Diagnostiek van vegetatieve toestand als basis voor medisch handelen op de grens van leven en dood
Lavrijsen, J. C. M., van den Bosch, J. S. G., Costongs, L. G. P., Eilander, H. J., Hoenderdaal P. L., & Minderhoud, J. M.
1 februari 2003Introductie
Tegenwoordig hebben patiënten na acuut hersenletsel een grotere kans dan vroeger een comateuze fase te overleven. Het grootste deel van hen komt weer bij bewustzijn, maar er is een categorie patiënten bij wie het bewustzijn niet terugkeert. Bij hen gaan veelal binnen 2-4 weken de ogen open en ontstaat er een slaap-waakritme; de patiënt is wakker, maar niet bij bewustzijn (‘awake, but not aware’). Kenmerkend voor deze patiënten is dat uit gedragsobservaties de afwezigheid van een functionerende cerebrale cortex blijkt. Op grond van de eerste beschrijving van deze toestand door Jennett en Plum in 1972 stelde de Gezondheidsraad in 1994 de term ‘vegetatieve toestand’ voor en gaf medisch-ethische en juridische kaders voor het beleid.

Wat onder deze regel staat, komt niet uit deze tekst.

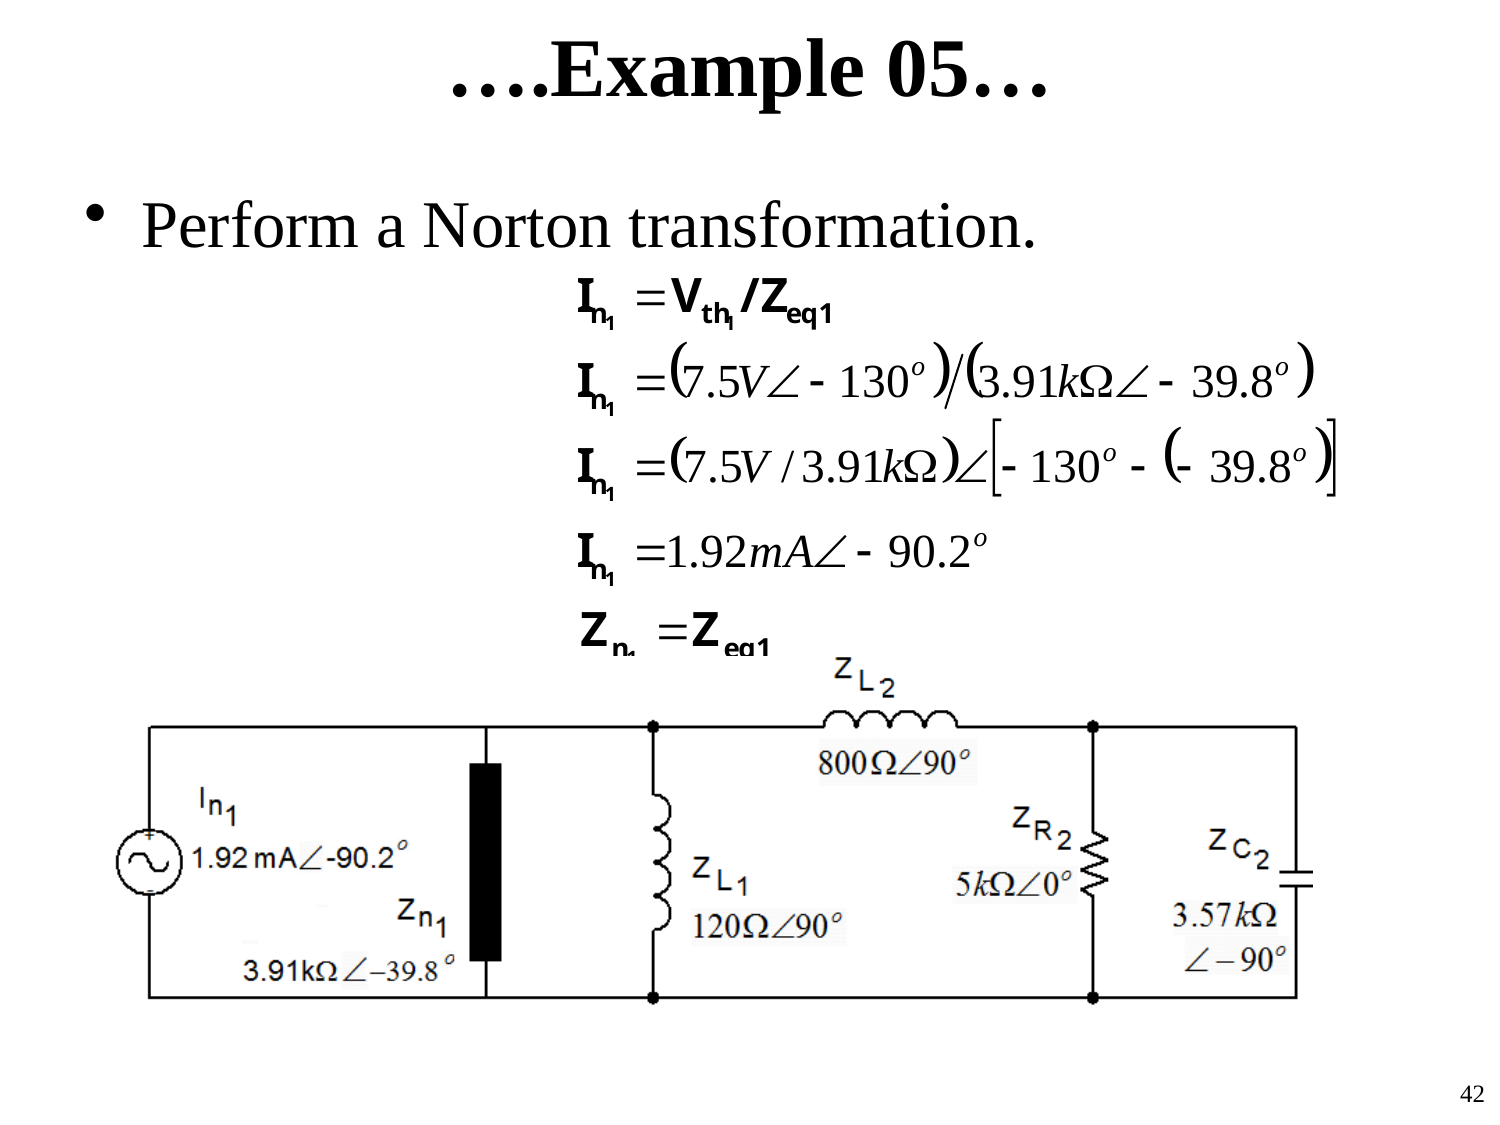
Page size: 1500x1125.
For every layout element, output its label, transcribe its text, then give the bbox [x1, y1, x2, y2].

slide_number 42 [1186, 1069, 1500, 1125]
picture [111, 656, 1313, 1009]
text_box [572, 263, 1343, 677]
title ….Example 05… [0, 0, 1500, 126]
list Perform a Norton transformation. [69, 173, 1430, 381]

Het stellen van een goede diagnose is voorwaarde voor een zorgvuldige besluitvorming bij deze patiënten. Er zijn aanwijzingen dat dit niet altijd adequaat gebeurt. Misvattingen over terminologie, onervarenheid van de onderzoeker en onvoldoende tijd spelen daarbij een rol.
Dit was voor ons aanleiding om op basis van de huidige inzichten een diagnostisch concept voor de praktijk te ontwikkelen vanuit een multiprofessionele invalshoek: hoe wordt de diagnose ‘vegetatieve toestand’ door wie, op welk moment, zo nauwkeurig mogelijk gesteld, met gebruik van eenduidige terminologie en criteria? Voor de beantwoording van deze vragen verrichtte één van de auteurs (J.C.M.L.) een literatuuronderzoek en werden discussiepunten besproken in een expertmeeting (alle auteurs). De deelnemers werden na overleg met het Nederlands Centrum Hersenletsel en de medische beroepsverenigingen uitgenodigd.